Of note, there were certain types of infections present in the high but not low drug level groups: bacterial peritonitis, neutropenic sepsis, and herpes zoster.

Crude rates for serious infections at 1 year were 76 and 54 per 1,000 patient-years, respectively, for the high and low drug level groups. The crude rates for the first serious infection within the first year were 44 and 29 per 1,000 patient-years. The adjusted hazard ratio for the risk of serious infection at 1 year was 1.26. Serious infections were rare events, Dr. Jani emphasized, so the power was reduced, but “there was a slightly increased risk.”

Aside from the low statistical power to assess the rarer serious infections, another limitation was that drug levels were not measured at the time of the adverse event.

Concluding, Dr. Jani suggested that perhaps monitoring drug levels could be useful in predicting the risk of infection in patients being treated with biologics for rheumatoid arthritis.

Furthermore, “in patients with remission, dose-tapering guided by therapeutic drug monitoring may help lower infection risk and help us balance safety and efficacy.”

Dr. Tore K. Kvien

When asked to comment, Tore K. Kvien, MD, PhD, of the department of rheumatology at Diakonhjemmet Hospital in Oslo, supported this conclusion. “Therapeutic drug monitoring [TDM] is widely used among gastroenterologists when treating inflammatory bowel diseases with TNF inhibitors. In recent years, data from several research groups in rheumatology have indicated that TDM may help to optimize drug efficacy. The results from Dr. Jani and her colleagues also support that TDM may be important for safety. The importance of TDM as a ‘new’ hot topic in rheumatology is also supported by the recent establishment of a EULAR [European League Against Rheumatism] task force to further explore the value of TDM when treating patients with inflammatory joint diseases.”

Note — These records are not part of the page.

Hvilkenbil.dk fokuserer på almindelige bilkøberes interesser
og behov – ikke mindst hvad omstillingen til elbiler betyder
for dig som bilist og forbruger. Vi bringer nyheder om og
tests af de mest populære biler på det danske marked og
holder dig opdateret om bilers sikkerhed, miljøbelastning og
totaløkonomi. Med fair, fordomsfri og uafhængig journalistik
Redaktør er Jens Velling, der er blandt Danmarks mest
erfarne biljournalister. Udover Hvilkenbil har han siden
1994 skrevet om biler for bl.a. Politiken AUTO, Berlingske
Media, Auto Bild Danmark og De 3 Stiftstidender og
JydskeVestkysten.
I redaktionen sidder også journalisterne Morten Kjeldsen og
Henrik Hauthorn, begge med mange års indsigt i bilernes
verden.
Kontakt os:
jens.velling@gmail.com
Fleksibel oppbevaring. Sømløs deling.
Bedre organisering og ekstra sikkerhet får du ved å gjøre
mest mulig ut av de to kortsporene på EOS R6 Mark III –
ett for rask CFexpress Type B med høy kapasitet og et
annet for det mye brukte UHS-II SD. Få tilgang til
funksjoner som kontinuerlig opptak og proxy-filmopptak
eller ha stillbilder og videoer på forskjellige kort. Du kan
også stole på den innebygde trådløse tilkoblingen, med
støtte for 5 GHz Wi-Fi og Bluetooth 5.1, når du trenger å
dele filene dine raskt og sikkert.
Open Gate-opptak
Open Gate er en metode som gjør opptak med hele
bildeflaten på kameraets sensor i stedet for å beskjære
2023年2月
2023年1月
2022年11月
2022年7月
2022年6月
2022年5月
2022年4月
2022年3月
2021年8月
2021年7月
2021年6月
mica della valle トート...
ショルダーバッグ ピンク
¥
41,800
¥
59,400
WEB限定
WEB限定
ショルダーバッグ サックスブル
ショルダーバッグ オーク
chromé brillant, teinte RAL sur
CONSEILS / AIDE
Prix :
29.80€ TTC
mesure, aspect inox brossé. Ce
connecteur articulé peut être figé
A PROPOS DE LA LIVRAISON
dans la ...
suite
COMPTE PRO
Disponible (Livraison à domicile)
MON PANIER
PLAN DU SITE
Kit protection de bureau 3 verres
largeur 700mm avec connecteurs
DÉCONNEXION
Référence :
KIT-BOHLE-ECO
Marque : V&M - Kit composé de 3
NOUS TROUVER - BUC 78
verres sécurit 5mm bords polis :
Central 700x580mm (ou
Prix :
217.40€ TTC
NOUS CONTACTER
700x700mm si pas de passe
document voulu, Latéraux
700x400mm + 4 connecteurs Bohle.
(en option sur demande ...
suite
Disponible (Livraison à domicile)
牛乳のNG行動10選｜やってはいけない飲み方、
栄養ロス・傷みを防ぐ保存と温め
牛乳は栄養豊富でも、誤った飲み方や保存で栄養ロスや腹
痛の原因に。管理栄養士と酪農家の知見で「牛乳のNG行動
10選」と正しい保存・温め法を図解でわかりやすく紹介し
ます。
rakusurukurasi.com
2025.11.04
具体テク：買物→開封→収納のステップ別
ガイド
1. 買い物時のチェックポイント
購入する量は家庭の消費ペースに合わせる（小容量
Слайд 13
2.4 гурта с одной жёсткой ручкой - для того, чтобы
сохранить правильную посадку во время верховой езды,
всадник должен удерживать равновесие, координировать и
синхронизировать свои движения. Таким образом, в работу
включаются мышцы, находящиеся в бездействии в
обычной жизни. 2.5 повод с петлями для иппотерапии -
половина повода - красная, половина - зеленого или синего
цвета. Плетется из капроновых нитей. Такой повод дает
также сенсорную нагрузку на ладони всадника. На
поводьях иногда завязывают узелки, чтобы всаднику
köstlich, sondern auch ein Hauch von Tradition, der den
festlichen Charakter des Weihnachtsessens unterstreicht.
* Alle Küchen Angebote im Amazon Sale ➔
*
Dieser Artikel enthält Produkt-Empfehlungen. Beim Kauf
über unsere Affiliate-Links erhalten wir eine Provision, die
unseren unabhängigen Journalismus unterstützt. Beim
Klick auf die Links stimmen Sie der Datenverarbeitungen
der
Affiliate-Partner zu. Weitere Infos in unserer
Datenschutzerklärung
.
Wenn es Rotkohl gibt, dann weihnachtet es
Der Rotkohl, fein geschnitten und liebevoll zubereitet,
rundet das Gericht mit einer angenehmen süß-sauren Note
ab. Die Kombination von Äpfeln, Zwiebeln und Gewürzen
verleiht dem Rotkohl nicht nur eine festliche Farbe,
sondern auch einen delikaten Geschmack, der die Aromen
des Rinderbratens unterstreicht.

The BSRBR-RA is funded through the BSR, which receives restricted income from several U.K. pharmaceutical companies. These currently include AbbVie, Celltrion, Hospira, Pfizer, UCB, and Roche, and in the past, Swedish Orphan Biovitrum and Merck. The pharmaceutical company funders had no role in the design and conduct of the study; collection, management, analysis, and interpretation of the data; preparation, review, or approval of the manuscript; and decision to submit the manuscript for publication. Dr. Jani has no personal conflicts of interest to disclose.